**REQUIRED ACTION**
Whenever a line below mentions the word "property", that line should be copied.

>>>>

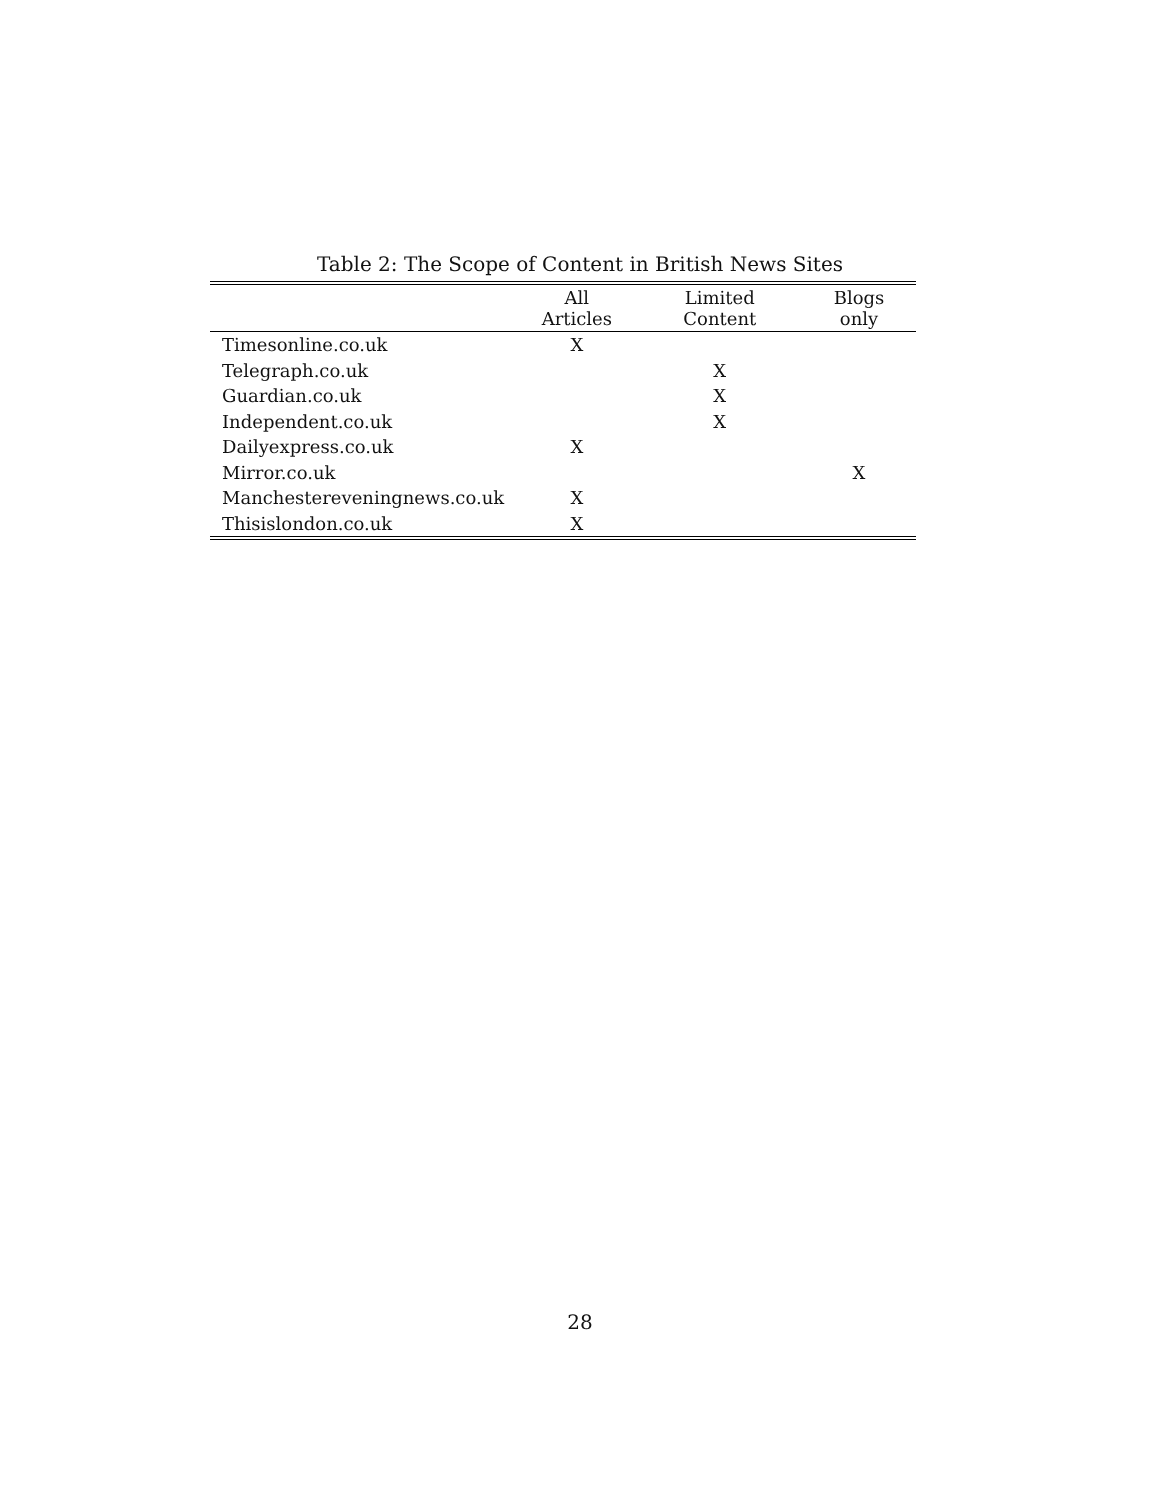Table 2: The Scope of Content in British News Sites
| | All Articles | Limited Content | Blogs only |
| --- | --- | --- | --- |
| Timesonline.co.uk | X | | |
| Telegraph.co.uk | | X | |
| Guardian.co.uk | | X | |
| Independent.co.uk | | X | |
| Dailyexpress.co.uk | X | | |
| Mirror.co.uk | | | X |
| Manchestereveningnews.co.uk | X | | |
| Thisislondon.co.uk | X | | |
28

<<<<
>>>>

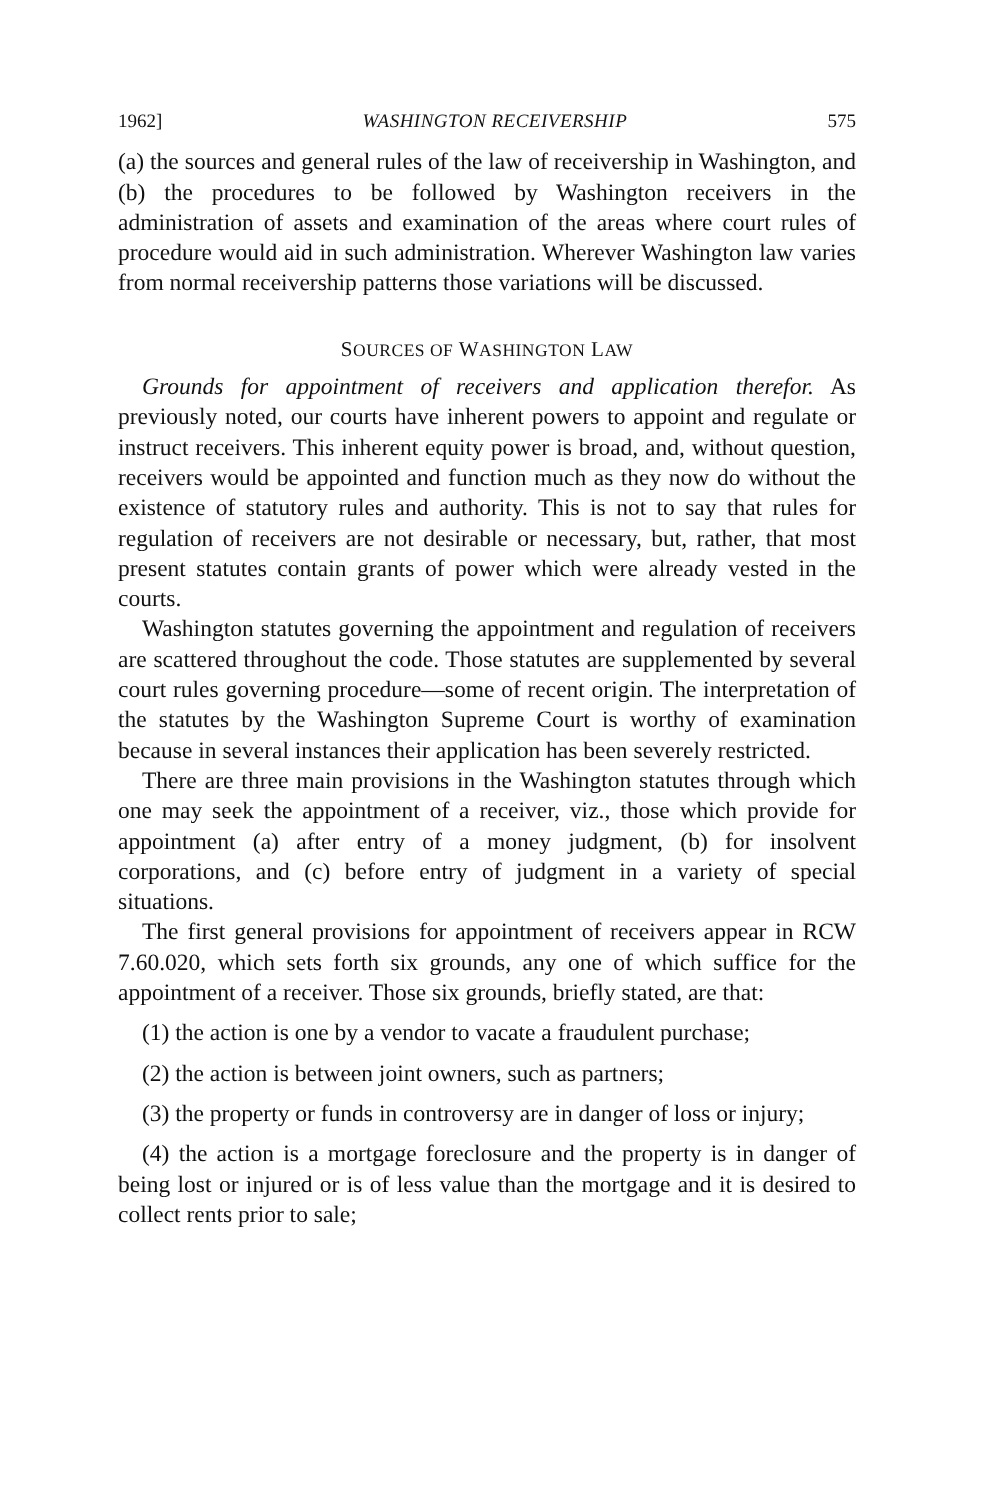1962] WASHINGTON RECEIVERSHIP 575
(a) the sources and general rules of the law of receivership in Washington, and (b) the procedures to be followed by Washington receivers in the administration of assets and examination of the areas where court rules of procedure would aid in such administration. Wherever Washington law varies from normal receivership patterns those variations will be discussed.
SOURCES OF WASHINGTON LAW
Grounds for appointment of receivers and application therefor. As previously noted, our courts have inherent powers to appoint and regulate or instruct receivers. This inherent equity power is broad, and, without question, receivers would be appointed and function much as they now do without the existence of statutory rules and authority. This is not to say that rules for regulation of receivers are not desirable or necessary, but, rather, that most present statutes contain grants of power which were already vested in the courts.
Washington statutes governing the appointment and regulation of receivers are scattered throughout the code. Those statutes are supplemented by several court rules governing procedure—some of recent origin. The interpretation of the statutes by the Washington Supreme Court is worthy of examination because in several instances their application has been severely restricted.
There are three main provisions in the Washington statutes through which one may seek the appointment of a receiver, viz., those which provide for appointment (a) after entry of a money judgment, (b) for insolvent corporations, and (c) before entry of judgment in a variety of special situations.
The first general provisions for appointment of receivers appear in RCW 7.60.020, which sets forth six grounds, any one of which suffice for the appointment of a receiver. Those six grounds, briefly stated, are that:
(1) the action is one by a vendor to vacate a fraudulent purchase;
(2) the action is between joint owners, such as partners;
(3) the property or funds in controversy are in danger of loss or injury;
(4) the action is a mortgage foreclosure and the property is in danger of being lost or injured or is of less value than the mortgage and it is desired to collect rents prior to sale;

<<<<

**ANSWER BOX**
(3) the property or funds in controversy are in danger of loss or injury;
(4) the action is a mortgage foreclosure and the property is in danger of being lost or injured or is of less value than the mortgage and it is desired to collect rents prior to sale;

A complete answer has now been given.